Его нежная и грустная ласковость убивала меня. Мне казалось, что из любви к нему я должен притворяться, хотя это притворство мне было не по душе и совесть была неспокойна. Не лучше ли, не достойнее ли бы было моего отца и меня самого, если бы я сказал ему: ‘Вероятно, мы уж больше не свидимся в этом мире! Простимся друг с другом без ропота, без стонов, и благослови меня в последний раз!’
Это было бы для меня в тысячу раз лучше притворства. Но взглянул я в его добрые глаза, на дорогие черты его милого лица, на его поседевшую голову и мне стало ясно, что услышать подобную речь было выше его сил.
А если бы, не пожелав его обмануть, я увидал его полным отчаяния, может быть, потерявшим сознание или (страшная мысль!) пораженным смертью в моих объятиях?
Нет, я не мог ни сказать ему истину, ни дать ему проникнуть в нее! Мое внешнее спокойствие его вполне обмануло. Мы расстались без слез. Но после возвращения в камеру мной овладела еще большая тоска, я молил о слезах и напрасно!
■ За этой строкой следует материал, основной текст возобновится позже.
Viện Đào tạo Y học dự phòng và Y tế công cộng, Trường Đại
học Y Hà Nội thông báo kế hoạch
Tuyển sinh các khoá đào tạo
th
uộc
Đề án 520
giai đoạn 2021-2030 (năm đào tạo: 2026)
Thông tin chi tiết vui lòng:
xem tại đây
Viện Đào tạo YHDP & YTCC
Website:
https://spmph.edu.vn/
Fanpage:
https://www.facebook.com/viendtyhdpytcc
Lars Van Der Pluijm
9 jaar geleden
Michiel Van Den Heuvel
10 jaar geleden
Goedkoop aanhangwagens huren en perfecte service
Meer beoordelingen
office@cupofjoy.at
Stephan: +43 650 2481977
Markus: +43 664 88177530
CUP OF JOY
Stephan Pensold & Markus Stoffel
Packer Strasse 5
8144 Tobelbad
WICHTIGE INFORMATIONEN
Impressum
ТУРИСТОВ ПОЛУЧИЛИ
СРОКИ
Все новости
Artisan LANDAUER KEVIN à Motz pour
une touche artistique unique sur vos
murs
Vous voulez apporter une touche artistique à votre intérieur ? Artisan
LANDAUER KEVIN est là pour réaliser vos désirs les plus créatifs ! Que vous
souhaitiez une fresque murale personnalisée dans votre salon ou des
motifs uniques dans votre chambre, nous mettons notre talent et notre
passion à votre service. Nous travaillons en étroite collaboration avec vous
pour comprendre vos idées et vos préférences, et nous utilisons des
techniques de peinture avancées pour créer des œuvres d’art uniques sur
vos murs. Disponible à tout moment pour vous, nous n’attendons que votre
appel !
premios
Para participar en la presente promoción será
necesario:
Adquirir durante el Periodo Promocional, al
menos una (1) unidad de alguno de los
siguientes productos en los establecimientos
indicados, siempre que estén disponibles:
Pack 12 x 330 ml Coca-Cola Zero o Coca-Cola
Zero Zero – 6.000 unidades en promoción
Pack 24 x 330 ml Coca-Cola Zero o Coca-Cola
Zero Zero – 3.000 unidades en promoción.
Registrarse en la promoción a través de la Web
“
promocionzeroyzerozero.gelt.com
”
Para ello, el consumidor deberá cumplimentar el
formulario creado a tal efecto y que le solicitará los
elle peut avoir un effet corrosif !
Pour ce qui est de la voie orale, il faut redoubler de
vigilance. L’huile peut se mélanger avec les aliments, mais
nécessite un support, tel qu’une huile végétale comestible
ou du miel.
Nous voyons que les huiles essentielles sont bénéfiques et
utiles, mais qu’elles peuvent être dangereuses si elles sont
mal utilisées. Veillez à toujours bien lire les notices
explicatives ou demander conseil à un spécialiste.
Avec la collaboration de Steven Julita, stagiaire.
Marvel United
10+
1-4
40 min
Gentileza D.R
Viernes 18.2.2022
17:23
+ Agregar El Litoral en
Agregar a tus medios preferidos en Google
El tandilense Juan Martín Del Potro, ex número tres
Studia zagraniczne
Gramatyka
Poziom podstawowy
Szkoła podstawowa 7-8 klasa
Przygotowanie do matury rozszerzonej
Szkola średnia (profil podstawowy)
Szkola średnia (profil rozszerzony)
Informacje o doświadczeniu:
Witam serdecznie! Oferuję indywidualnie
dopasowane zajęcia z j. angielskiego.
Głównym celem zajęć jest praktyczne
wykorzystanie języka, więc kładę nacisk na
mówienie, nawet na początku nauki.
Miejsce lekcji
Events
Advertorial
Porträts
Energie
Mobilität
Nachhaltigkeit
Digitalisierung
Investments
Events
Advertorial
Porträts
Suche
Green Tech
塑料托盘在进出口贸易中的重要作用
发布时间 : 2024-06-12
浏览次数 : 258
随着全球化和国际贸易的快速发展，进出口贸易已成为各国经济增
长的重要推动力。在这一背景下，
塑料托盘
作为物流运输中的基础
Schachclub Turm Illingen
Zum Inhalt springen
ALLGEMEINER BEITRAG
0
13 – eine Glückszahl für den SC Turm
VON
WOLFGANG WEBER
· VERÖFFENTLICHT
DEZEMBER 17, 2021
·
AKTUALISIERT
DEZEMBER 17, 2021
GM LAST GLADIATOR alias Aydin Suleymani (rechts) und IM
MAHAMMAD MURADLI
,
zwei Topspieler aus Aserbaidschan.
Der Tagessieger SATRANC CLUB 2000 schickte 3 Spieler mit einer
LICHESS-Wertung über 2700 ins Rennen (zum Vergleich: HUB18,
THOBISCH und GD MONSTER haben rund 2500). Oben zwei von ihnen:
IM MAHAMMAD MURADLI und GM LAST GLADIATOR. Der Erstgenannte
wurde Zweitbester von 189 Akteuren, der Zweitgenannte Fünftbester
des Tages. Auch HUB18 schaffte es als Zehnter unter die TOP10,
Покориться без ропота всему ужасу долгого заточения, спокойно отдаться в руки палача — было в моей власти, но безропотно покориться безысходному горю, которое овладеет отцом, матерью, братьями, сестрами… это было выше моих сил!
Я бросился на землю с горячей мольбой, какой никогда еще не произносил: ‘Боже мой! Я приму все от руки Твоей, но укрепи Твоей божественной мощью сердца тех, кому я необходим, чудной властью Твоей сделай так, чтобы они не нуждались во мне, пощади жизнь каждого из них и не сократи ее ни на один день!’
О, как благодетельна молитва! Я долго стоял, вознося мольбы к Богу, и моя вера росла по мере того, как я размышлял о божественной благости, по мере того, как я размышлял о величии души человеческой, когда она, отрешаясь от эгоизма, стремится достичь цели — иметь одну волю с волей бесконечного Промысла.
Да, это возможно! Это долг человека! Разум, который есть глас божества, разум говорит, что все должно быть принесено в жертву добродетели. И разве это будет жертва, какую бы мы должны были принести ради добродетели, если в самых горестных случаях мы будем бороться против воли Того, Кто есть начало всякой добродетели?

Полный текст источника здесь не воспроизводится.